▸ **AUFGABEN**
**A.** Mit welcher Begründung nimmt laut Kretschmann im Textauszug die Bedeutung ab, Rechtschreibung zu pauken?
**B.** Führen Sie den Textauszug über Kretschmanns Äußerungen zur Rechtschreibung im Anschluss an seinen letzten Satz fort.

▸ **TEXTAUSZUG**
====

Baden-Württembergs Regierungschef stellt die Bedeutung korrekter Rechtschreibung infrage – und macht damit, ohne es zu wollen, auf ein Problem aufmerksam, das Deutschlands Schulen und Hochschulen haben.

BADEN-WÜRTTEMBERGS GRÜNER MINISTERPRÄSIDENT Winfried Kretschmann fällt wieder einmal bildungspolitisch auf. Als 2018 das Grundgesetz für den Digitalpakt geändert werden sollte, gehörten er und seine CDU-Kultusministerin Susanne Eisenmann zu den heftigsten Gegnern zusätzlicher Bundeskompetenzen. Als 2019 der Nationale Bildungsrat gegründet werden sollte, waren beide erneut dagegen – und unterstützen Bayerns Regierungschef Söder (CSU) eifrig dabei, die Pläne zu Fall zu bringen. Soweit, so konsequent. 

 

Die jüngste Wortmeldung des gelernten Lehrers wird zwar keine konkreten politischen Folgen haben, ist aber auf ihre Weise trotzdem ähnlich brisant. Rechtschreibung sei im Unterricht nicht mehr so wichtig wie früher, zitierte ihn jetzt die Nachrichtenagentur dpa. "Jeder Mensch braucht ein Grundgerüst an Rechtschreibkenntnissen, das ist gar keine Frage", sagte Kretschmann demnach wörtlich. "Aber die Bedeutung, Rechtschreibung zu pauken, nimmt ab, weil wir heute ja nur noch selten handschriftlich schreiben." Es gebe "kluge Geräte", die Grammatik und Fehler korrigierten. "Ich glaube nicht, dass Rechtschreibung jetzt zu den großen, gravierenden Problemen der Bildungspolitik gehört."

====

▸ **DATENSATZAUSZÜGE**
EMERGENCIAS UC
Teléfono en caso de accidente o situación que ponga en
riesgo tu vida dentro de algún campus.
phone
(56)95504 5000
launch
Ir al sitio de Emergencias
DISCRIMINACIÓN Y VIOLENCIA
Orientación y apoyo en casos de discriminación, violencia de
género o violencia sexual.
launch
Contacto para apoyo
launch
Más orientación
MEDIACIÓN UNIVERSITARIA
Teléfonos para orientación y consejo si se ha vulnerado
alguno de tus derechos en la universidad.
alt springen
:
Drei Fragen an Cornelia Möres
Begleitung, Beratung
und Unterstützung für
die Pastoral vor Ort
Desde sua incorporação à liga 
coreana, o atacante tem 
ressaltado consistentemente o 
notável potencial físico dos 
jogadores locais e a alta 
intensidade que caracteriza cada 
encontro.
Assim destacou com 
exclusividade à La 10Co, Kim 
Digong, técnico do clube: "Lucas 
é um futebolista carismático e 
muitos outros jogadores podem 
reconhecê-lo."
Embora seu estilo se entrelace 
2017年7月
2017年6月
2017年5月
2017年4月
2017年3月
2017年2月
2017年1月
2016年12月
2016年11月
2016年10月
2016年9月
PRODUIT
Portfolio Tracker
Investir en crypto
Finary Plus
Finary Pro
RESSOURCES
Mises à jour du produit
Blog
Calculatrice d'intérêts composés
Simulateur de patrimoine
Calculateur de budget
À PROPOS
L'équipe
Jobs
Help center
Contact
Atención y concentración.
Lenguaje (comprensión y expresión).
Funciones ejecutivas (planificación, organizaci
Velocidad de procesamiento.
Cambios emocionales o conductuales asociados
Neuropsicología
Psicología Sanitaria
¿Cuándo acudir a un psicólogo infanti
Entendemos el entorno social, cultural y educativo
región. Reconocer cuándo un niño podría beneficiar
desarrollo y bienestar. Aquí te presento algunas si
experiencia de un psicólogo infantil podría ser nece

====

▸ **GEGEBENE ANTWORTEN**
**A.** Weil heute nur noch selten handschriftlich geschrieben wird.

**B.**
 

Der Grundschulverband Baden-Württemberg stimmte ihm prompt zu, andere Lehrerverbände waren hingegen demonstrativ empört. Nach dem Motto: Sowas sagt man nicht als Landesvater. Am Ende ermutigt man die Jugendlichen noch in der Auffassung, korrektes Buchstabieren und Zeichensetzung seien im Computerzeitalter nur noch etwas für Spießer.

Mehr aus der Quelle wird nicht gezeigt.